Eines meiner Ziele ist es, bis Ende des Jahres meinen Master of Arts in Germanistik zu haben. Damit ist das was (M.A.) und wann (31.12.2021) schon einmal festgelegt.

Aber richtig messbar ist der Weg dahin nicht. Ich greife also in die Instrumentenkiste des Projektmanagements.

Die Salami-Taktik

Größere Ziele bedingen immer kleinere Zwischenschritte. Ich zerhacke also das große Ziel – in diesem Bild die Salami – in kleinere Portionen.

Um meinen Master zu bekommen, muss ich noch 2 Hausarbeiten und 1 Klausur schreiben, 1 mündliche Prüfung ablegen, sowie 6 CP in einem Wahlpflichtbereich sammeln. Dazu kommen der Besuch eines Masterkolloquiums und das Schreiben der Masterarbeit.

Auch diese Etappen müssen terminiert werden. So muss z.B. meine Masterarbeit spätestens am 30. September abgegeben werden, damit die beiden Korrektor*innen genügend Zeit haben, sie noch in diesem Jahr zu benoten.

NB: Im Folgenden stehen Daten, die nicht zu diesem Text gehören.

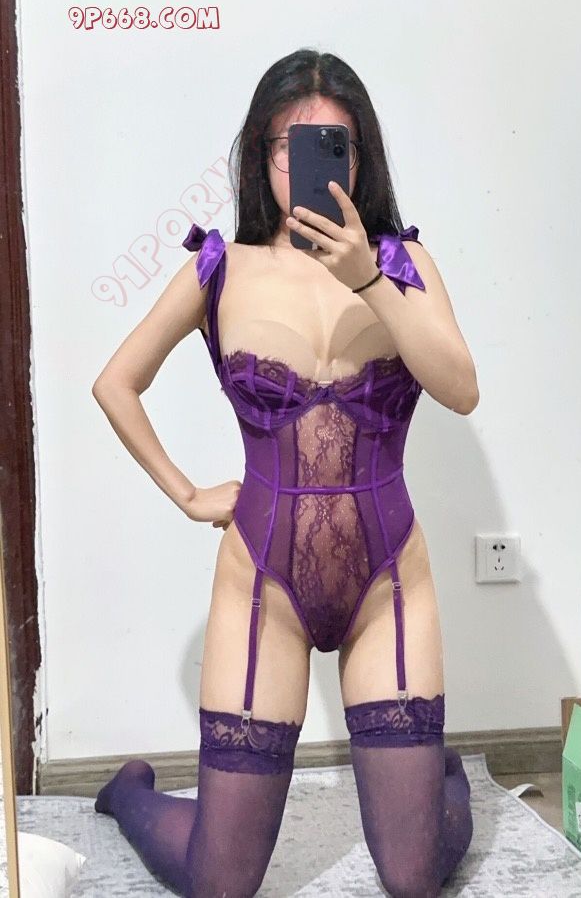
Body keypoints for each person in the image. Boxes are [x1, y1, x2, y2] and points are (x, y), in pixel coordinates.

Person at [91, 47, 479, 897]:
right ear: (261, 155)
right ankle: (129, 794)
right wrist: (188, 494)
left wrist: (369, 278)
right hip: (261, 583)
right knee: (221, 882)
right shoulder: (219, 268)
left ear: (359, 157)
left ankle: (445, 783)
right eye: (287, 145)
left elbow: (461, 389)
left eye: (334, 145)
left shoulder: (404, 264)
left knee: (412, 878)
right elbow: (115, 383)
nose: (307, 164)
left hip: (388, 582)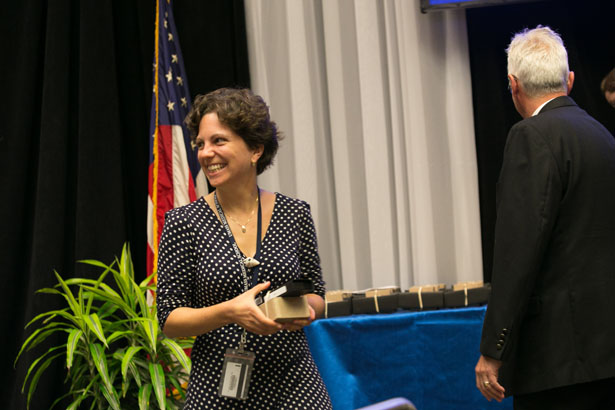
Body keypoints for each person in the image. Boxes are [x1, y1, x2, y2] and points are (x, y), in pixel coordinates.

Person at [156, 87, 332, 409]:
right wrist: (230, 312)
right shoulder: (182, 222)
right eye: (200, 144)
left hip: (295, 388)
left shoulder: (295, 213)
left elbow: (317, 294)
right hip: (217, 390)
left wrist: (303, 311)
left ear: (255, 149)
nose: (205, 153)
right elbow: (169, 318)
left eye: (218, 141)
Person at [475, 26, 615, 409]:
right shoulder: (602, 135)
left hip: (556, 360)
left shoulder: (530, 136)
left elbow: (517, 250)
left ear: (512, 84)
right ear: (569, 80)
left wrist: (493, 347)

Beim Prüfungsamt muss sie dementsprechend schon Mitte/Ende Juni angemeldet werden.

Zeitliche Rahmen setzen

  • Januar: Abgabe der Hausarbeit in Literaturwissenschaft
  • Februar: die mündliche Prüfung sowie eine Klausur für den Wahlpflichtbereich
  • März / April: Schreiben der zweiten Hausarbeit in Literaturwissenschaft
  • Mai: Vorbesprechung der Masterarbeit
  • Juni: Anmeldung der Masterarbeit
  • Juli: Schreiben einer Klausur für den Wahlpflichtbereich
  • JuliSeptember: Schreiben der Masterarbeit
  • September: Abgabe der Masterarbeit.

Ziele Check:

Wenn man seine Ziele so unterteilt und terminiert hat, ist es ersichtlicher, ob das Gesamtziel auch realistisch ist – oder der Plan ggfls. angepasst werden muss. Da ich nun auf einen Blick sehe, welchen Arbeitsaufwand ich voraussichtlich monatlich habe, kann ich meine Termine darauf abstimmen und mir so wertvolle Zeit für meinen Abschluss nehmen. Auch bei der Arbeit kann ich das berücksichtigen und z.B. im September für die Endphase meiner Masterarbeit jetzt schon zwei Wochen Urlaub einplanen. Meinen Terminplan für die wichtigsten Klausuren teile ich übrigens mit meinen Kolleg*innen und kann so auch mit ihnen eventuelle Urlaubs- oder Gleittage abstimmen.  

Fazit:

Die Strategie, seine Ziele SMART zu formulieren und mit der Salami-Taktik handhabbar zu unterteilen, kann man natürlich auch auf andere Ziele anwenden. Ob es nun der Verlust der Coronapfunde ist, oder der Stapel ungelesener Bücher, der seit geraumer Zeit darauf wartet, gelesen zu werden. Konkrete Formulierungen helfen, sich selbst täglich zu motivieren und nicht schon nach kurzer Zeit an unpräzisen Vorsätzen zu scheitern.

Nun werft einen Blick auf eure Vorhaben für 2021. Habt ihr euch für dieses Jahr Ziele oder Vorsätze gesetzt?